Senior gift is a good cause, but the Associates Program should be for graduates only

Ten dollars can buy a variety of things in Harvard Square: one t-shirt from the bargain basement at Urban Outfitters, two burritos, six cups of coffee, or ten copies of Spare Change newspaper. It is also the amount seniors are asked to give to “Senior Gift,” the Class of 2011’s combined contribution to the Harvard College Fund. HCF raises current-use money which goes wherever it is needed most, whether that be financial aid or maintaining the Malkin Athletics Center.

Senior gift, in general, is a good idea. Harvard College is an institution worthy of our support because it largely succeeds as a mechanism for social justice. By the numbers, few schools do as much to empower the middle and working classes.
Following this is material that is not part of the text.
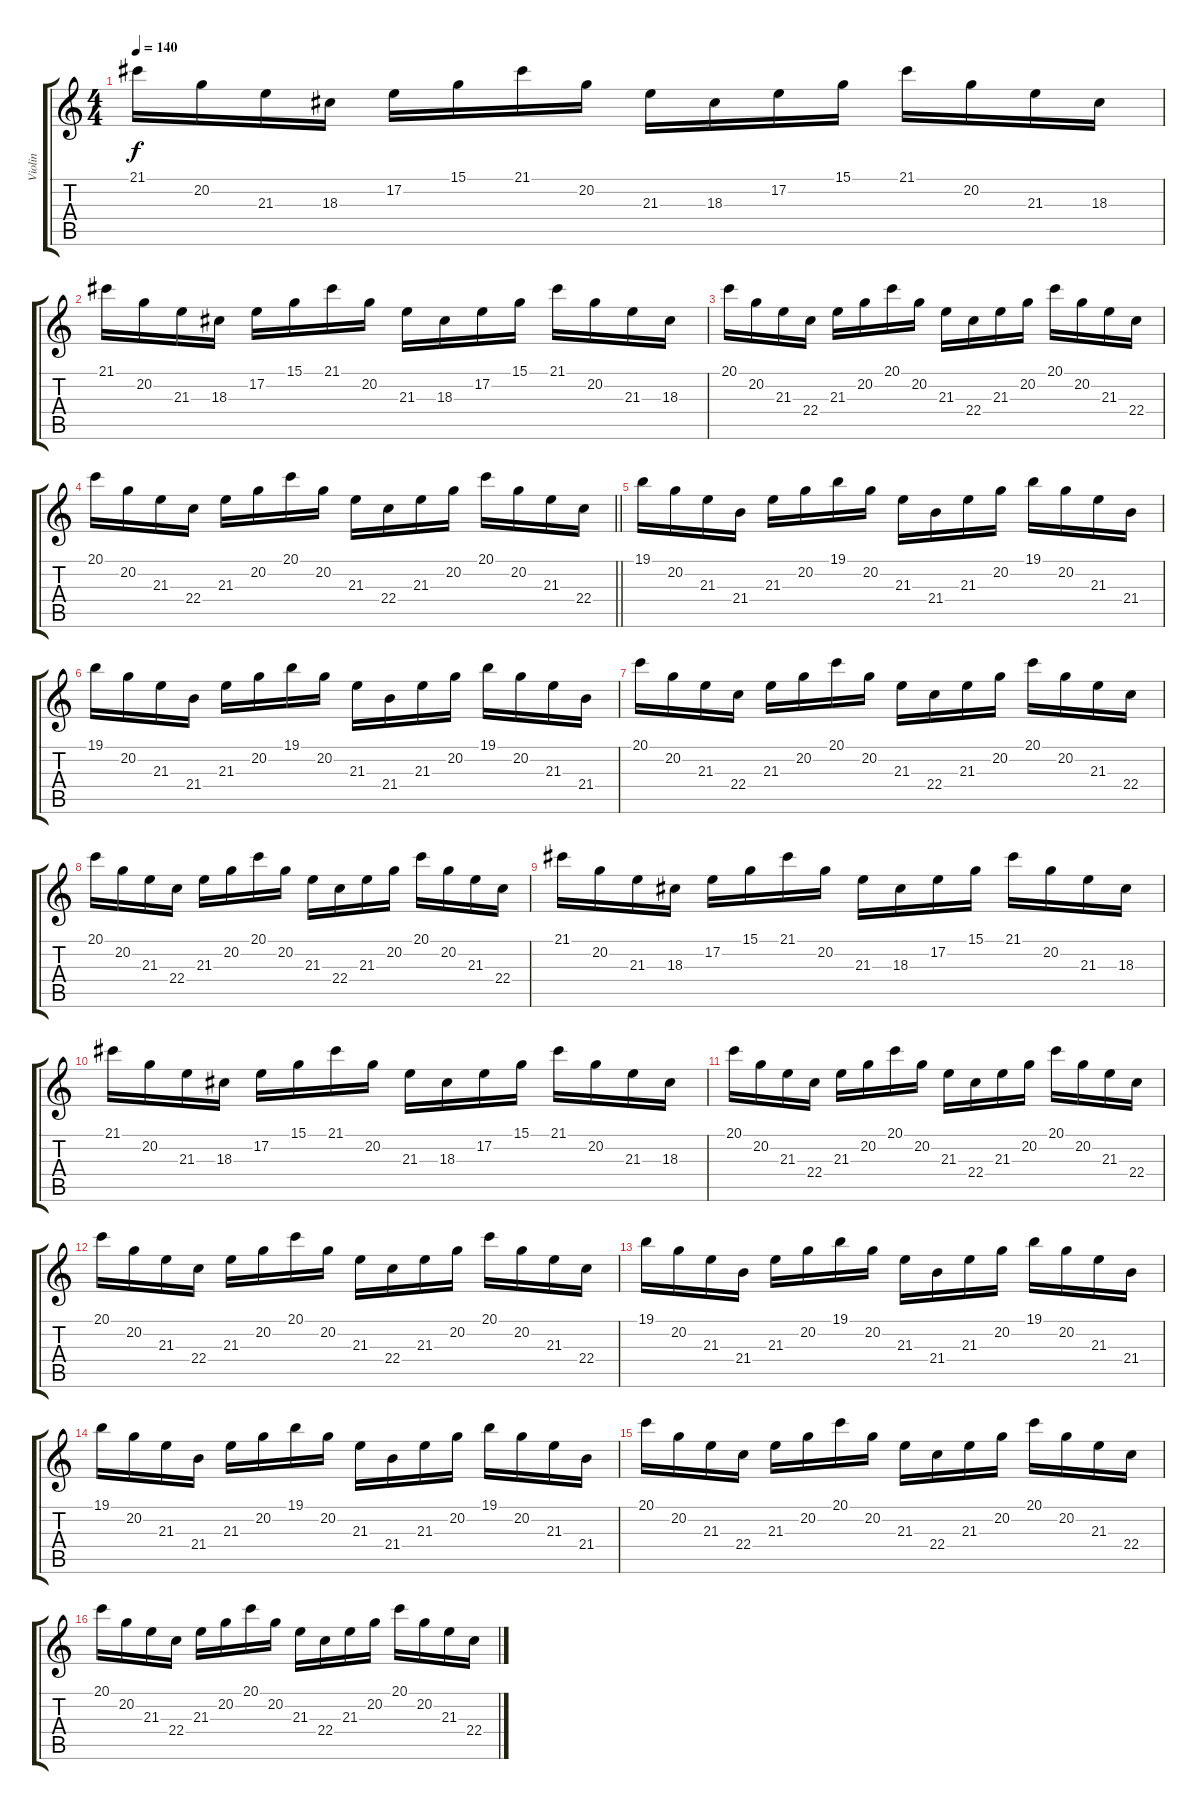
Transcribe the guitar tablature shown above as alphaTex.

Harvard has embarked on an ambitious financial aid initiative that has brought scholarship to portions of the population that only decades ago were nearly shut out of higher education. Harvard’s broad financial aid program, which strives to prevent students from graduating indebted, has combated the recent hyperinflation of college fees that has mired many young students in debt and forced others away from college completely. Harvard not only promotes socioeconomic mobility but it provides young people who will surely become leaders of industry and politics with valuable critical-thinking skills and exposure to peers from different backgrounds.
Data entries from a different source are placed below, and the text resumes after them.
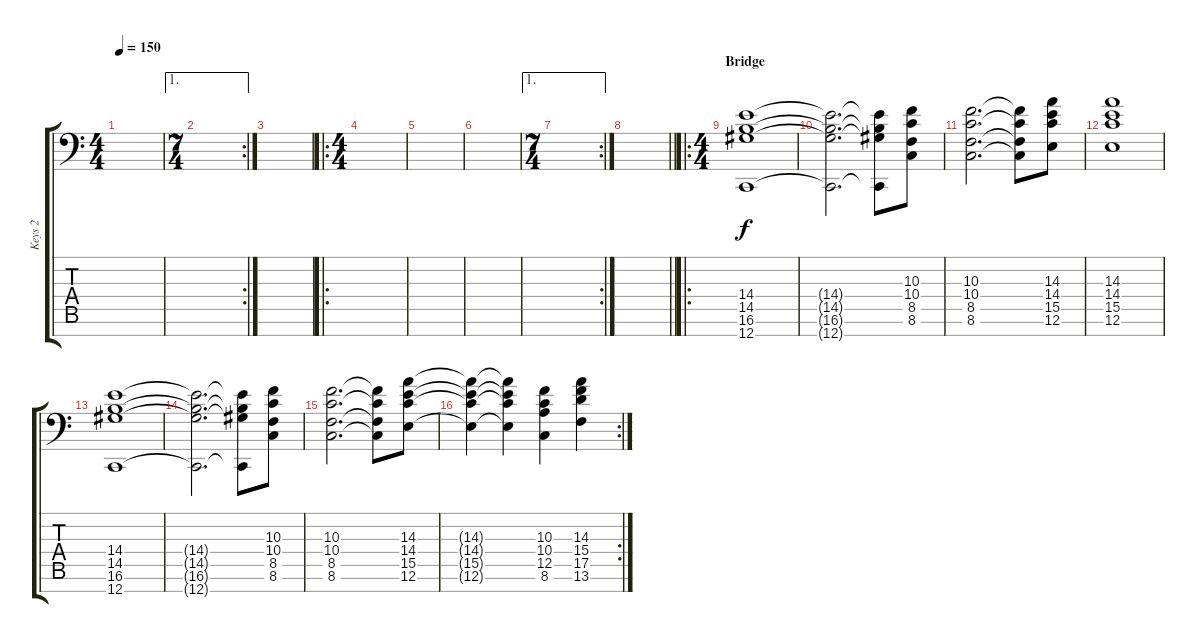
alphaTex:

\track ("Keys 2" "Keys 2") {instrument choiraahs}
\staff {score tabs}
\tuning (E4 B3 G3 D3 A2 E2 C-1) {hide}
\ts (4 4)
\tempo 150
\clef f4
\ks c
|
\ae 1
\rc 2
\ts (7 4)
|
|
\ro
\ts (4 4)
|
|
|
\ae 1
\rc 2
\ts (7 4)
|
\barLineRight lightlight
|
\ro
\ts (4 4)
\section ("" "Bridge")
(14.4 14.5 16.6 12.7).1 |
(14.4{t} 14.5{t} 16.6{t} 12.7{t}).2{d} (14.4{t} 14.5{t} 16.6{t} 12.7{t}).8 (10.3 10.4 8.5 8.6).8 |
(10.3 10.4 8.5 8.6).2{d} (10.3{t} 10.4{t} 8.5{t} 8.6{t}).8 (14.3 14.4 15.5 12.6).8 |
(14.3 14.4 15.5 12.6).1 |
(14.4 14.5 16.6 12.7).1 |
(14.4{t} 14.5{t} 16.6{t} 12.7{t}).2{d} (14.4{t} 14.5{t} 16.6{t} 12.7{t}).8 (10.3 10.4 8.5 8.6).8 |
(10.3 10.4 8.5 8.6).2{d} (10.3{t} 10.4{t} 8.5{t} 8.6{t}).8 (14.3 14.4 15.5 12.6).8 |
\rc 2
(14.3{t} 14.4{t} 15.5{t} 12.6{t}).4 (14.3{t} 14.4{t} 15.5{t} 12.6{t}).4 (10.3 10.4 12.5 8.6).4 (14.3 15.4 17.5 13.6).4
Nevertheless there are, of course, arguments against giving to the College. Some people are hesitant to give because of negative experiences during their four years here. Indeed, the Class of 2010 at Dartmouth achieved a 99.9 percent participation rate, with the one holdout being a student who wrote that she did not believe that Darmouth provided a net positive experience to its undergraduates. Additionally, some wish to give to causes that work for social justice in different ways than Harvard does, such as the Red Cross or Oxfam. Others may find it very difficult to give $10. These reasons are personal and legitimate, so no one should ever be harassed into giving to Senior Gift.

This seems obvious, but the line between positive recognition and excessive pestering can be difficult to define. While it is okay to list the names of students who have donated in a House dining hall, it is not okay to sit outside a dining hall with the names of students who have not given and entreat them to when they swipe in for dinner. While it is okay to poster the doors of students who have donated, it is not okay to ask their roommates to join them to give. In the end, it is the attitude that giving is a choice, not a duty that makes Senior Gift a positive experience for all involved.

A separate issue is the stratification of seniors into regular donors—who give $10—and those in the Associates Program—who give $250 or above. Simply put, this program should not exist. The ability to give $250 as a college student with no income largely reflects one’s pre-Harvard financial background. It is strange that the College tries its utmost to erase socioeconomic barriers within the student body, through financial aid, making all students buy a full meal plan, providing grants for the summer, and in numerous other ways, yet condones a program of divided undergraduate years. This program is particularly harmful because it is implemented at the end of senior year, at a time when students are especially anxious over their career, and possibly making life choices that will yield them less money than their peers. While we understand the value of stratified giving after college, where it is a useful tool for rewarding those who will make big gifts to the school, one’s four years at Harvard should remain sealed off from these realities as much as possible.